**TEXTO DE ORIGEM:**
****
Se o Cinema Novo era popular e seus idealizadores tinham muita força na época, devido esse rixa, o "cinema marginal" foi extremamente rejeitado e boicotado, chegando ao ponto dos filmes serem impedidos de participarem de alguns festivais. A maioria das obras "marginais" só tiveram seu reconhecimento recentemente, assim, somente agora, tardiamente tivemos a oportunidade de ver toda a força de um cinema radical que existiu no Brasil na década de 60.
Como falei no inicio, não foi um movimento organizado, foram diversos focos de novos cineastas que buscavam um novo caminho cinematográfico espalhados por diversos cantos do Brasil,com destaque,é claro, para o Rio de Janeiro, Bahia e São Paulo, berço da turma da Boca do Lixo.
Um avacalho de tão bom
que é esse filme.
O filme que é dado como o primeiro "marginal" e também o primeiro da Boca do Lixo é "A margem"(1967) de Ozualdo Candeias. O filme feito com baixíssimo orçamento, narra a história de personagens pobres e excluídos, como bêbados, prostitutas e loucos, que vivem na margem do Rio Tietê mas que também vivem à margem da sociedade. No ano seguinte, 1968, o "cinema marginal" e a boca do lixo, produziram o que para muitos foi o maior filme deste movimento, o clássico "O Bandido da Luz Vermelha" de Rogério Sganzela. Esta obra contém todos os elementos que marcaram o "cinema marginal", um filme de manifesto, questionamento de ordem política, uma estética diferente e bela, (apesar do baixo orçamento) e a vontade de avacalhar com tudo, "quando a gente não pode fazer nada, a gente avacalha e se esculhamba", frase dita pelo Bandido durante o filme mas que serviu como um lema do "cinema marginal".
****
**EXPERIMENTE:** Atualize o trecho do texto sobre o cinema marginal que começa nas palavras contendo "Se o Cinema" e termina em "década de 60.", substituindo "rejeitado" por "ignorado".

Registros de dados salvos:
****
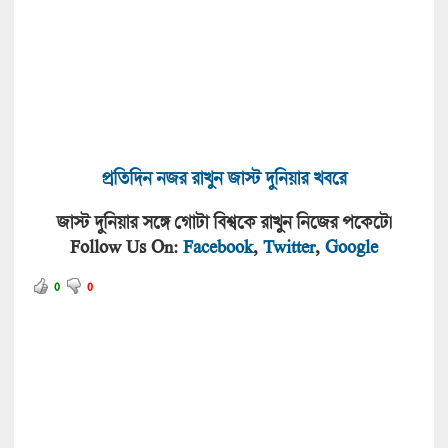
প্রতিদিন নজর রাখুন জাস্ট দুনিয়া
র খবরে
জাস্ট দুনিয়ার সঙ্গে গোটা বিশ্বকে রাখুন নিজের পকেটে।
Follow Us On:
Facebook
,
Twitter
,
Google
0
0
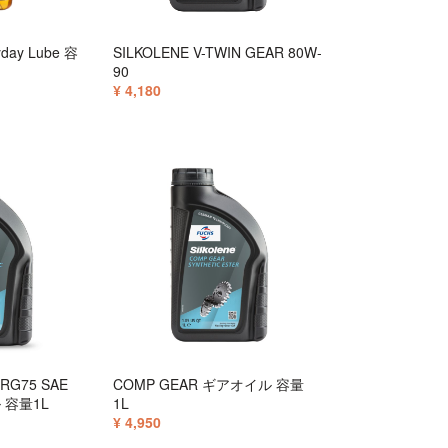
ay Lube 容
SILKOLENE V-TWIN GEAR 80W-
90
¥ 4,180
SRG75 SAE
COMP GEAR ギアオイル 容量
 容量1L
1L
¥ 4,950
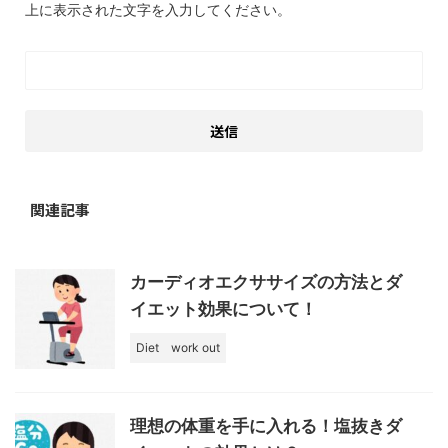
上に表示された文字を入力してください。
関連記事
カーディオエクササイズの方法とダ
イエット効果について！
Diet
work out
理想の体重を手に入れる！塩抜きダ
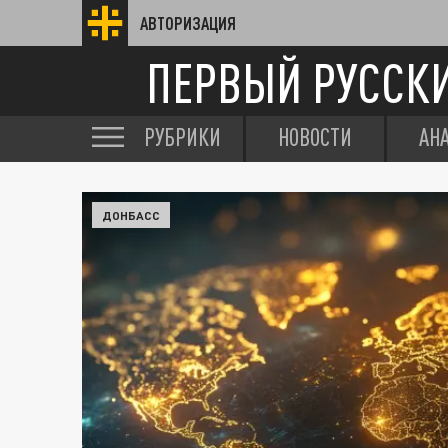
АВТОРИЗАЦИЯ
ПЕРВЫЙ РУССК
РУБРИКИ
НОВОСТИ
АН
ДОНБАСС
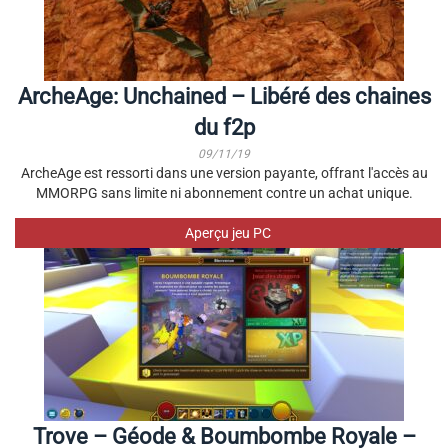
ArcheAge: Unchained – Libéré des chaines
du f2p
09/11/19
ArcheAge est ressorti dans une version payante, offrant l'accès au
MMORPG sans limite ni abonnement contre un achat unique.
Aperçu jeu PC
Trove – Géode & Boumbombe Royale –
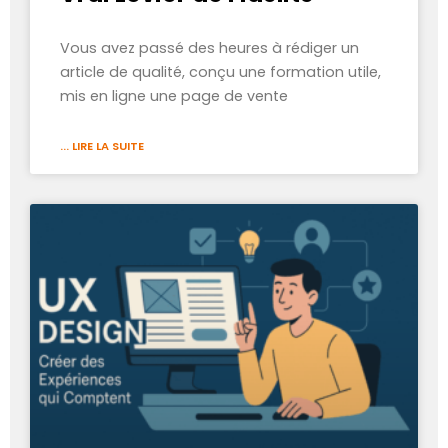
Vous avez passé des heures à rédiger un
article de qualité, conçu une formation utile,
mis en ligne une page de vente
... LIRE LA SUITE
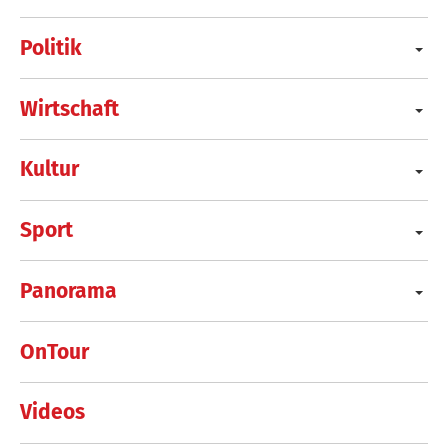
Politik
Wirtschaft
Kultur
Sport
Panorama
OnTour
Videos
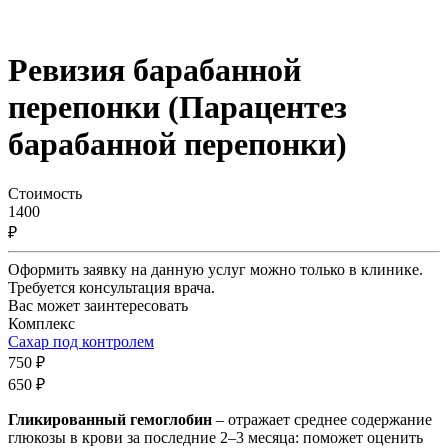
Ревизия барабанной
перепонки (Парацентез
барабанной перепонки)
Стоимость
1400
₽
Оформить заявку на данную услуг можно только в клинике.
Требуется консультация врача.
Вас может заинтересовать
Комплекс
Сахар под контролем
750 ₽
650 ₽
Гликированный гемоглобин
– отражает среднее содержание
глюкозы в крови за последние 2–3 месяца: поможет оценить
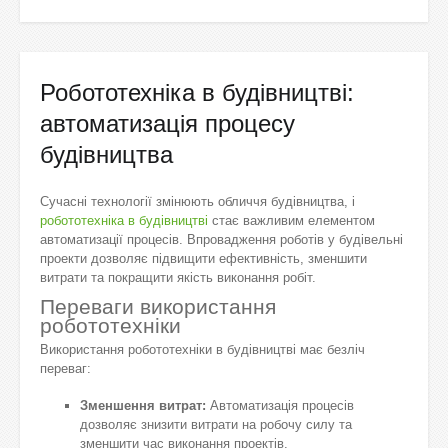
Робототехніка в будівництві:
автоматизація процесу
будівництва
Сучасні технології змінюють обличчя будівництва, і
робототехніка в будівництві
стає важливим елементом
автоматизації процесів. Впровадження роботів у будівельні
проекти дозволяє підвищити ефективність, зменшити
витрати та покращити якість виконання робіт.
Переваги використання
робототехніки
Використання робототехніки в будівництві має безліч
переваг:
Зменшення витрат:
Автоматизація процесів
дозволяє знизити витрати на робочу силу та
зменшити час виконання проектів.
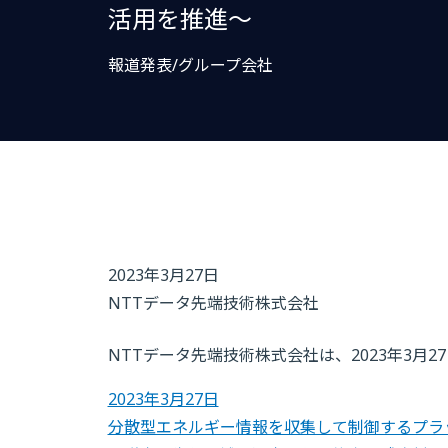
活用を推進～
報道発表/グループ会社
2023年3月27日
NTTデータ先端技術株式会社
NTTデータ先端技術株式会社は、2023年3月
2023年3月27日
分散型エネルギー情報を収集して制御するプラ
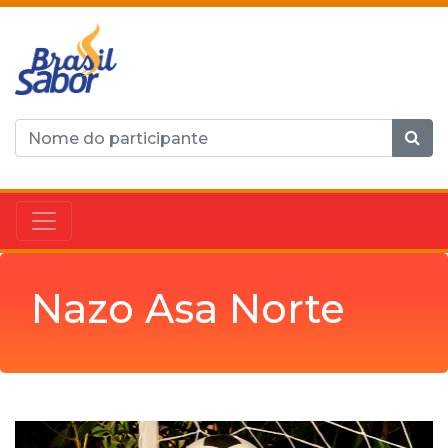
Nazo Asa Norte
****
**RESPOSTA ESPERADA:**
Se o Cinema Novo era popular e seus idealizadores tinham muita força na época, devido esse rixa, o "cinema marginal" foi extremamente ignorado e boicotado, chegando ao ponto dos filmes serem impedidos de participarem de alguns festivais. A maioria das obras "marginais" só tiveram seu reconhecimento recentemente, assim, somente agora, tardiamente tivemos a oportunidade de ver toda a força de um cinema radical que existiu no Brasil na década de 60.